I have been into a finer point of Cypher syntax and I keep running into dead ends when searching about this issue.

The goal is relatively simple: I have a social graph made of Persons following Groups.
I would like to simplify it by creating a relationship between groups that have members in common... but I would like to weigh these relationships by the number of members they have in common.

I came up with this query:

MATCH p=(g1:Group)< -[r1:IS_MEMBER_OF]-(u:Person)-[r2:IS_MEMBER_OF]- >(g2:Group) 
MERGE (g1)-[r:SHARES_MEMBERS_WITH]->(g2) 
RETURN g1.group_id,g2.group_id, count(u)

This works fine - it creates the relationships and gives me a count of members for each.

My question is: how do I inject that count in the relationship itself?

I tried using 'ON CREATE SET r.members_count = count(u)' but that gives me an error about count() being used in the wrong context.

I tried giving an alias to count() with something like 'WITH count(u) as members' after the MATCH, but that gives me the total count of all members in common across all paths.. not the count for a given path.

I feel I am very close to the answer but the syntax still eludes me.

You are close, but you're trying to do everything at the same time. You need to aggregate first, then use the the result of the aggregation in the MERGE of the relationship.

Also you'll want to add some filtering to avoid mirrored results (where the same groups come up on at least two rows, just switching which one is g1 and which one is g2), and that's best done by adding an inequality filter on the ids of the nodes.

Also the MERGE should probably remove direction, if the direction doesn't matter to you, otherwise it's possible you could get results where you've created two relationships between a set of group nodes, going the opposite direction from each other.
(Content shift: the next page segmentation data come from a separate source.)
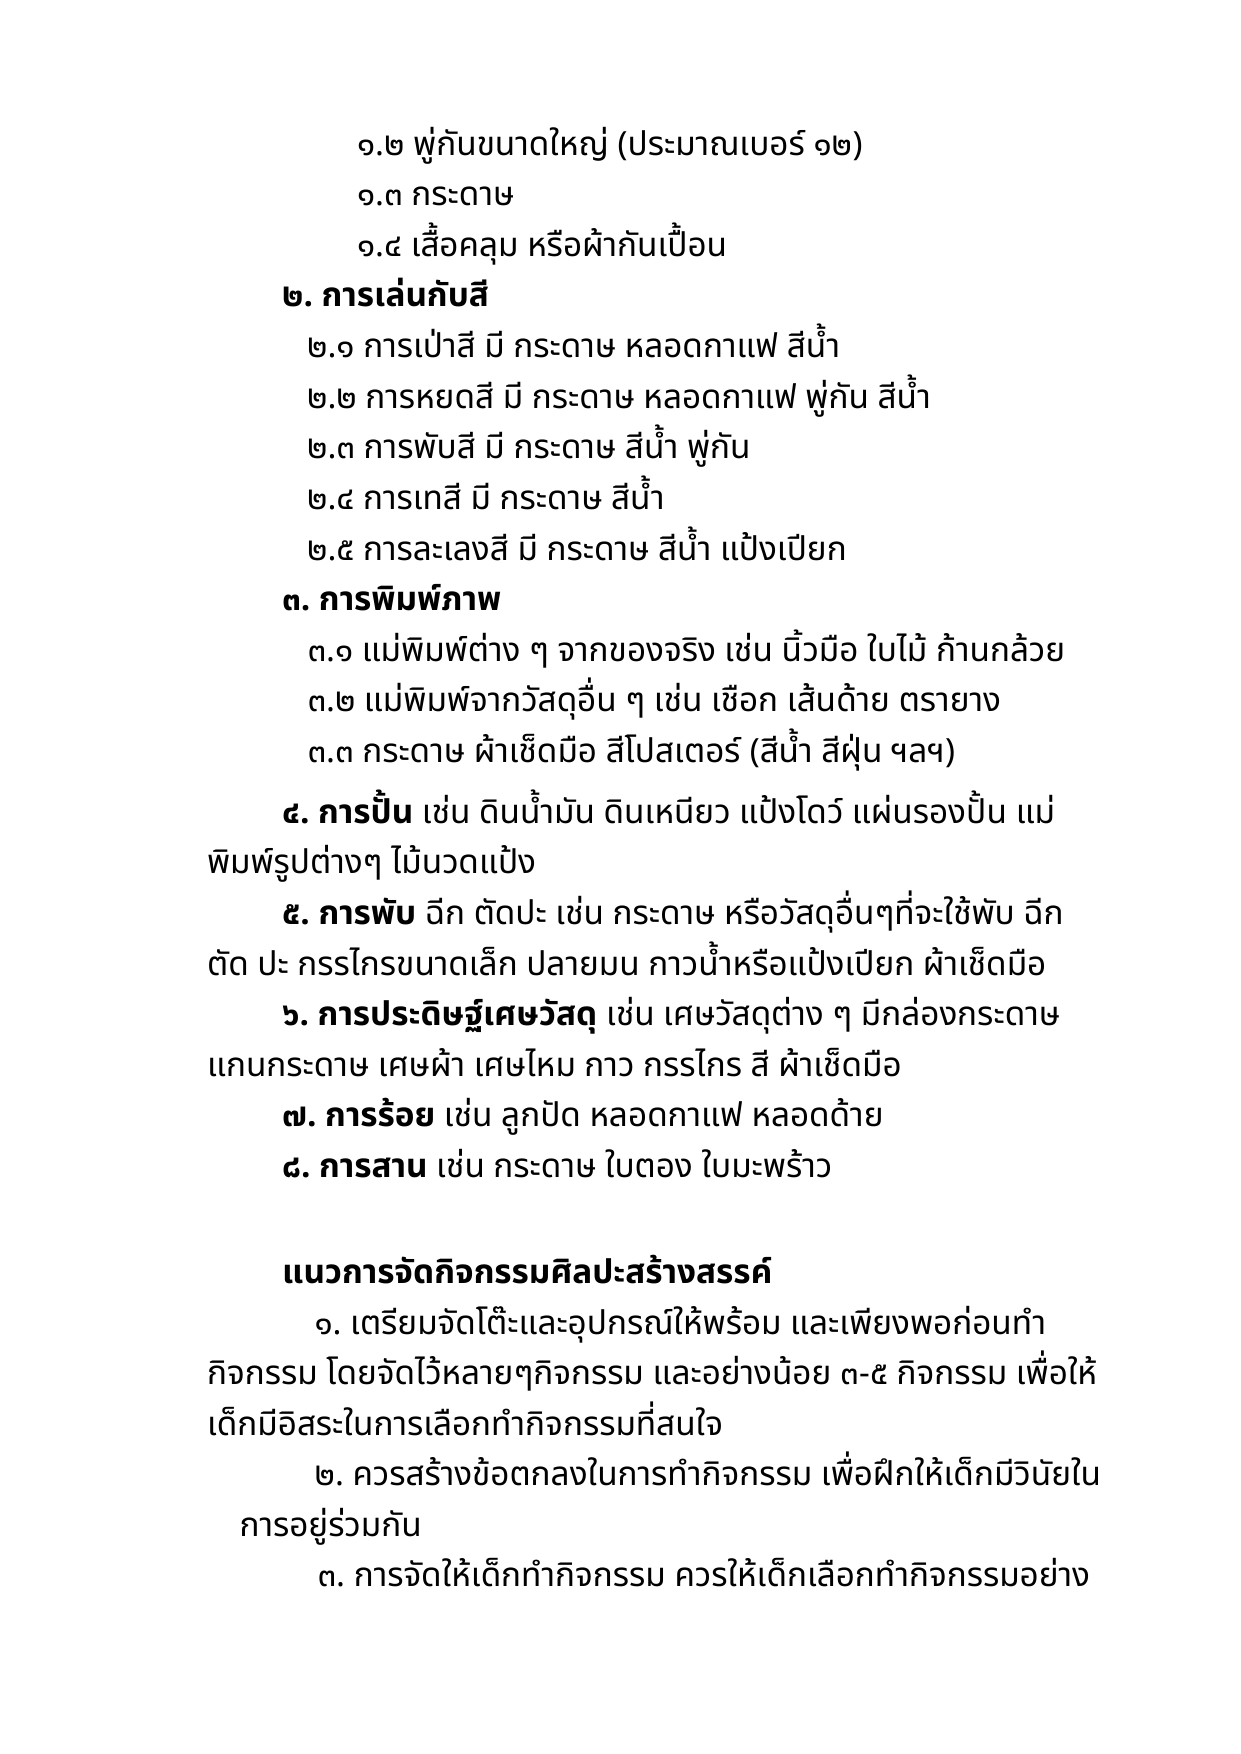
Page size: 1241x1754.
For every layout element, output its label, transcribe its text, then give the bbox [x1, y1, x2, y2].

text ๓. การพิมพ์ภาพ [207, 575, 1107, 626]
text ๑.๔ เสื้อคลุม หรือผ้ากันเปื้อน [282, 221, 1107, 271]
text ๑. เตรียมจัดโต๊ะและอุปกรณ์ให้พร้อม และเพียงพอก่อนทํากิจกรรม โดยจัดไว้หลายๆกิจกรรม และอย่างน้อย ๓-๕ กิจกรรม เพื่อให้เด็กมีอิสระในการเลือกทํากิจกรรมที่สนใจ [207, 1298, 1107, 1450]
text ๒. การเล่นกับสี [207, 271, 1107, 322]
text ๘. การสาน เช่น กระดาษ ใบตอง ใบมะพร้าว [207, 1142, 1107, 1192]
text ๒.๔ การเทสี มี กระดาษ สีน้ำ [232, 474, 1107, 524]
text ๒.๒ การหยดสี มี กระดาษ หลอดกาแฟ พู่กัน สีน้ำ [232, 372, 1107, 423]
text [207, 1551, 1107, 1602]
text ๒.๑ การเป่าสี มี กระดาษ หลอดกาแฟ สีน้ำ [232, 322, 1107, 372]
text ๓.๓ กระดาษ ผ้าเช็ดมือ สีโปสเตอร์ (สีน้ำ สีฝุ่น ฯลฯ) [232, 727, 1107, 777]
text ๓.๑ แม่พิมพ์ต่าง ๆ จากของจริง เช่น นิ้วมือ ใบไม้ ก้านกล้วย [232, 626, 1107, 676]
text ๒.๕ การละเลงสี มี กระดาษ สีน้ำ แป้งเปียก [232, 524, 1107, 575]
text ๔. การปั้น เช่น ดินน้ำมัน ดินเหนียว แป้งโดว์ แผ่นรองปั้น แม่พิมพ์รูปต่างๆ ไม้นวดแป้ง [207, 788, 1107, 889]
text ๓.๒ แม่พิมพ์จากวัสดุอื่น ๆ เช่น เชือก เส้นด้าย ตรายาง [232, 676, 1107, 727]
text ๖. การประดิษฐ์เศษวัสดุ เช่น เศษวัสดุต่าง ๆ มีกล่องกระดาษ แกนกระดาษ เศษผ้า เศษไหม กาว กรรไกร สี ผ้าเช็ดมือ [207, 990, 1107, 1091]
text ๒.๓ การพับสี มี กระดาษ สีน้ำ พู่กัน [232, 423, 1107, 474]
text ๗. การร้อย เช่น ลูกปัด หลอดกาแฟ หลอดด้าย [207, 1091, 1107, 1142]
text ๑.๓ กระดาษ [282, 170, 1107, 221]
text ๕. การพับ ฉีก ตัดปะ เช่น กระดาษ หรือวัสดุอื่นๆที่จะใช้พับ ฉีก ตัด ปะ กรรไกรขนาดเล็ก ปลายมน กาวน้ำหรือแป้งเปียก ผ้าเช็ดมือ [207, 889, 1107, 990]
text ๒. ควรสร้างข้อตกลงในการทํากิจกรรม เพื่อฝึกให้เด็กมีวินัยในการอยู่ร่วมกัน [239, 1450, 1107, 1551]
text ๑.๒ พู่กันขนาดใหญ่ (ประมาณเบอร์ ๑๒) [282, 119, 1107, 170]
text แนวการจัดกิจกรรมศิลปะสร้างสรรค์ [207, 1248, 1107, 1298]
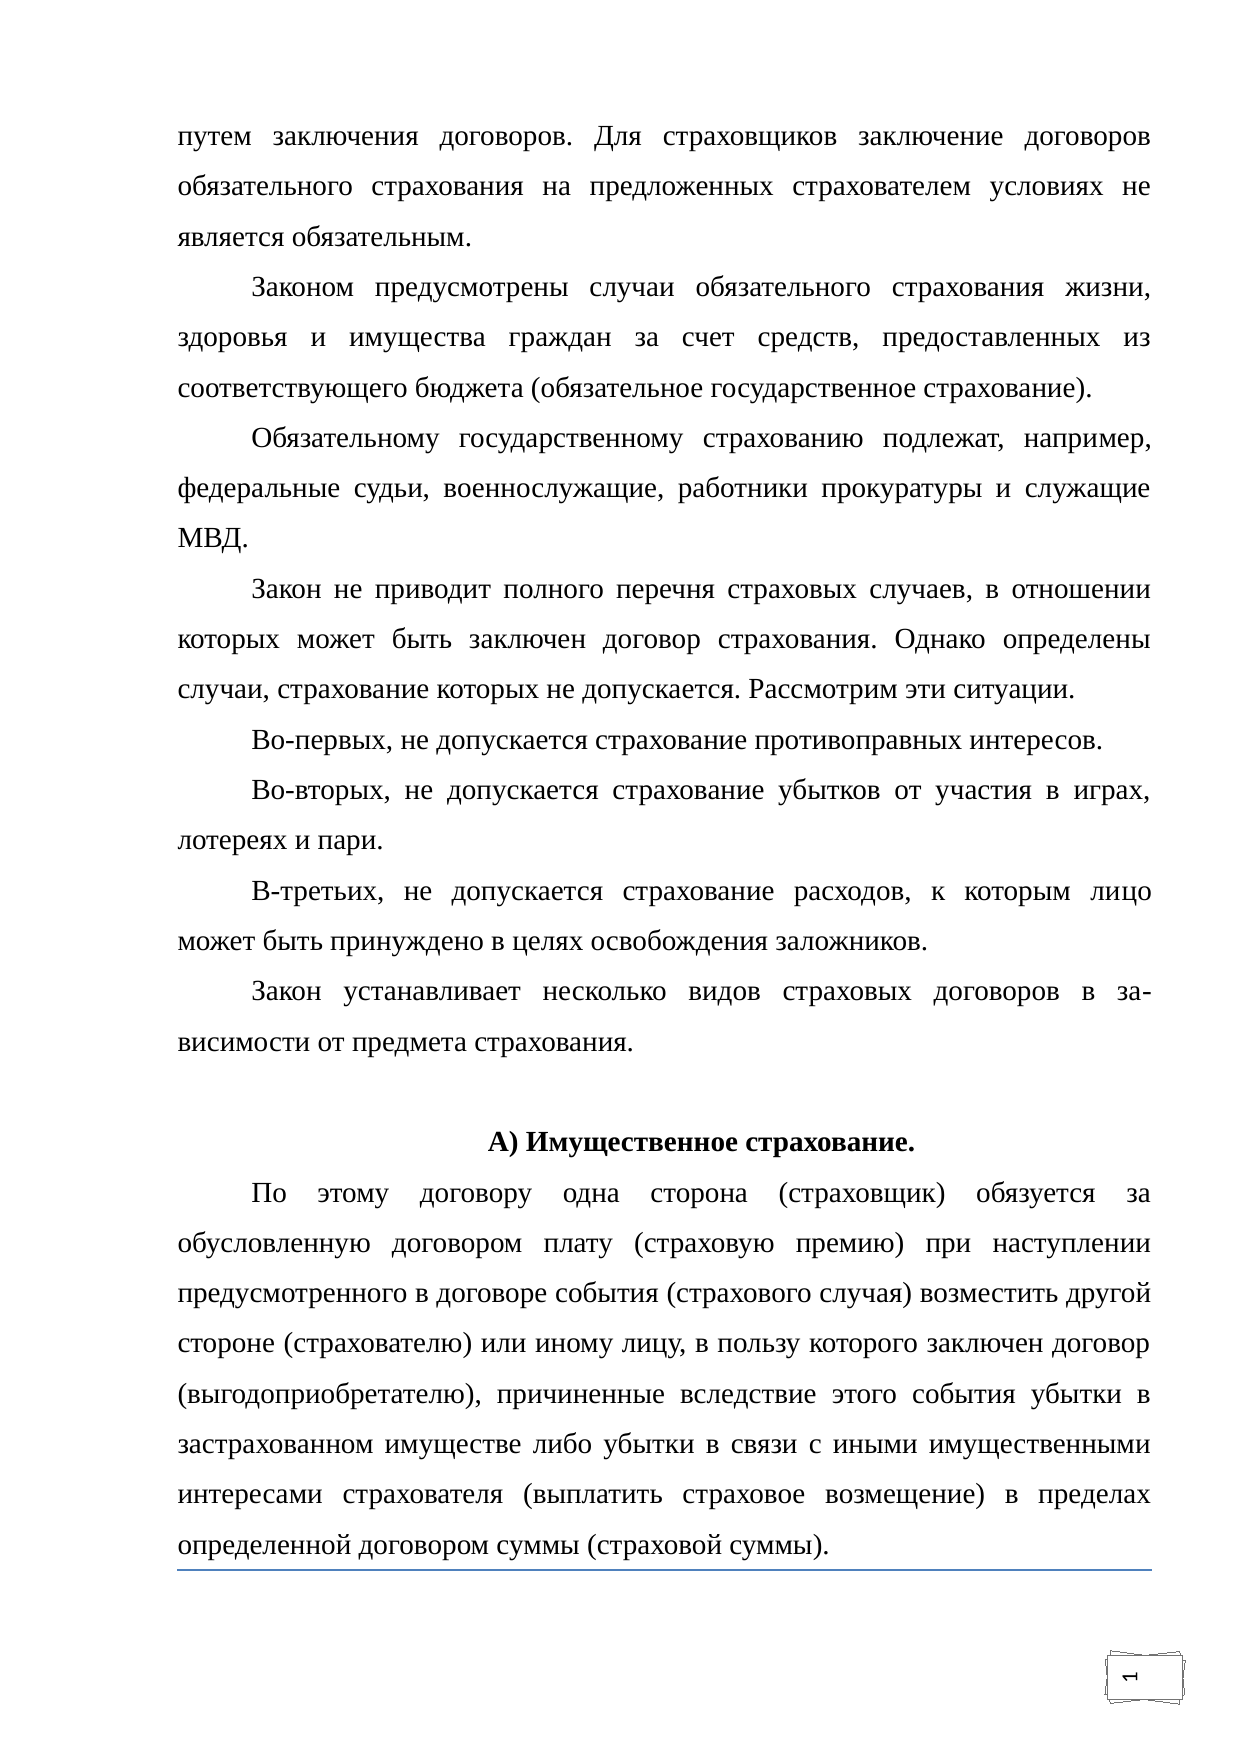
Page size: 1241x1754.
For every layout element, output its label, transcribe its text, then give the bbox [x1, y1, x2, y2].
MATCH (g1:Group)< -[:IS_MEMBER_OF]-(u:Person)-[:IS_MEMBER_OF]- >(g2:Group) 
WHERE id(g1) < id(g2)
WITH g1, g2, count(u) as personCount
MERGE (g1)-[r:SHARES_MEMBERS_WITH]-(g2) 
SET r.members_count = personCount
RETURN g1.group_id,g2.group_id, personCount // only if you actually need data returned.

Thanks for sending me on the right track!
Your query returns all relationships in duplicates even with the filter but at least I get the right count per relationship, so I can work with that. I will check if it is something in my data.

If there are duplicates coming back, then one of two things is likely happening:

  1. You might already have :SHARES_MEMBER_WITH relationships between nodes, and if there are multiple relationships between two nodes already present, the MERGE would match to those relationships, and your return would contain multiple rows with the same two groups and person count.

  2. Multiple :Group nodes may exist with the same group_id, which could make it seem like duplicate results, but the nodes are actually different.

I'd wager the first case is what's going on, let us know what you find.

That was indeed the first case. Duplicates vanished after I deleted the past relationships.

Thanks again! That allowed be to turn a whole python script into a single line of Cypher :slight_smile: